Ao mesmo tempo em que tenta renegociar a dívida externa da Argentina, Fernández encara as dificuldades do mercado interno. A inflação, que rompeu a barreira dos 50%, assusta consumidores, e o Produto Interno Bruto deve cair em torno de 3% em 2019 – o resultado oficial ainda não é conhecido.
Entenda a crise vizinha
A Argentina sofre desde 2018 com turbulências no cenário internacional. Com a projeção de alta no juro americano em velocidade acima da esperada, os Estados Unidos passaram a ser vistos como porto ainda mais seguro para investidores. Assim, mercados emergentes como o argentino, onde há riscos mais elevados, foram atingidos pela fuga de recursos.
Por trás da crise, está o baixo nível de reservas internacionais, calculadas em dólares, que servem de espécie de colchão de segurança contra choques financeiros. Enquanto o Brasil tem US$ 356,6 bilhões, a Argentina reúne US$ 46,2 bilhões, indicam os dados mais recentes à disposição.
Projeções indicam queda de cerca de 3% do Produto Interno Bruto (PIB) do país vizinho em 2019 – o resultado ainda não foi confirmado. Um dos reflexos das dificuldades é a disparada da inflação, que superou a marca de 50% em 12 meses.

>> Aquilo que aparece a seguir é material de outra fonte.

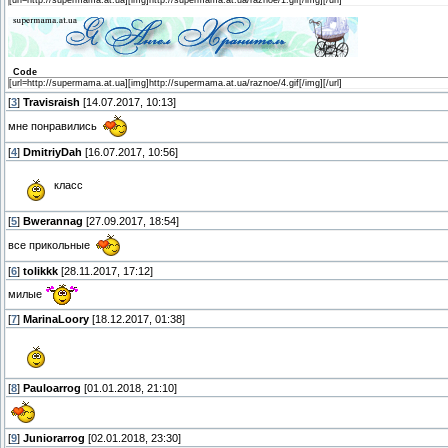
Code
[url=http://supermama.at.ua][img]http://supermama.at.ua/raznoe/4.gif[/img][/url]
[
3
]
Travisraish
[14.07.2017, 10:13]
мне понравились
[
4
]
DmitriyDah
[16.07.2017, 10:56]
класс
[
5
]
Bwerannag
[27.09.2017, 18:54]
все прикольные
[
6
]
tolikkk
[28.11.2017, 17:12]
милые
[
7
]
MarinaLoory
[18.12.2017, 01:38]
[
8
]
Pauloarrog
[01.01.2018, 21:10]
[
9
]
Juniorarrog
[02.01.2018, 23:30]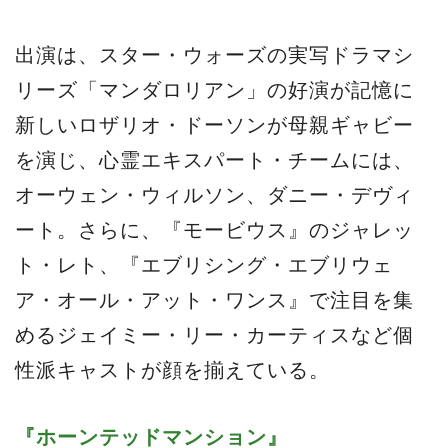
出演は、スター・ウォーズの実写ドラマシ
リーズ「マンダロリアン」の好演が記憶に
新しいロザリオ・ドーソンが母親ギャビー
を演じ、心霊エキスパート・チームには、
オーウェン・ウィルソン、ダニー・デヴィ
ート。さらに、『モービウス』のジャレッ
ト・レト、『エブリシング・エブリウェ
ア・オール・アット・ワンス』で注目を集
めるジェイミー・リー・カーティスなど個
性派キャストが顔を揃えている。
『ホーンテッドマンション』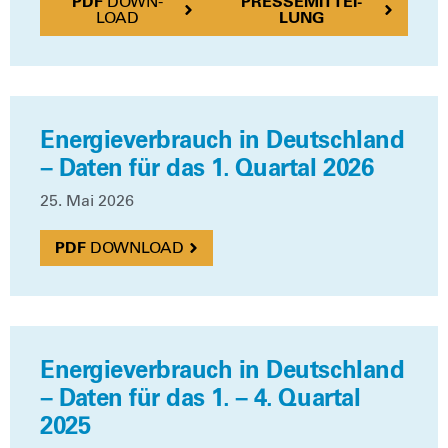
DOWN­
PRES­SE­MIT­TEI­
LOAD
LUNG
Energieverbrauch in Deutschland
– Daten für das 1. Quartal 2026
25. Mai 2026
DOWN­LOAD
Energieverbrauch in Deutschland
– Daten für das 1. – 4. Quartal
2025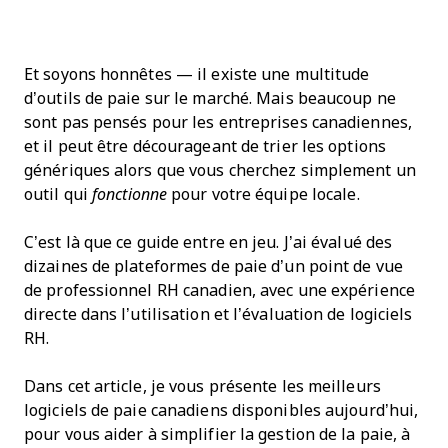
Et soyons honnêtes — il existe une multitude
d’outils de paie sur le marché. Mais beaucoup ne
sont pas pensés pour les entreprises canadiennes,
et il peut être décourageant de trier les options
génériques alors que vous cherchez simplement un
outil qui
fonctionne
pour votre équipe locale.
C’est là que ce guide entre en jeu. J’ai évalué des
dizaines de plateformes de paie d’un point de vue
de professionnel RH canadien, avec une expérience
directe dans l’utilisation et l’évaluation de logiciels
RH.
Dans cet article, je vous présente les meilleurs
logiciels de paie canadiens disponibles aujourd’hui,
pour vous aider à simplifier la gestion de la paie, à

Eleito em 2015 com discurso em defesa do ideário liberal na economia, Mauricio Macri viu sua imagem abalada pela penúria econômica. Em abril de 2019, meses antes das eleições, o presidente recorreu ao congelamento de preços de produtos como arroz, farinha e açúcar, além de manter inalteradas tarifas de serviços públicos.
Depois de assumir o poder em dezembro, Alberto Fernández tem de encarar a renegociação da dívida, tanto com o Fundo Monetário Internacional (FMI) quanto com donos de títulos. No total, a dívida externa passa de US$ 315 bilhões, quase 100% do PIB local.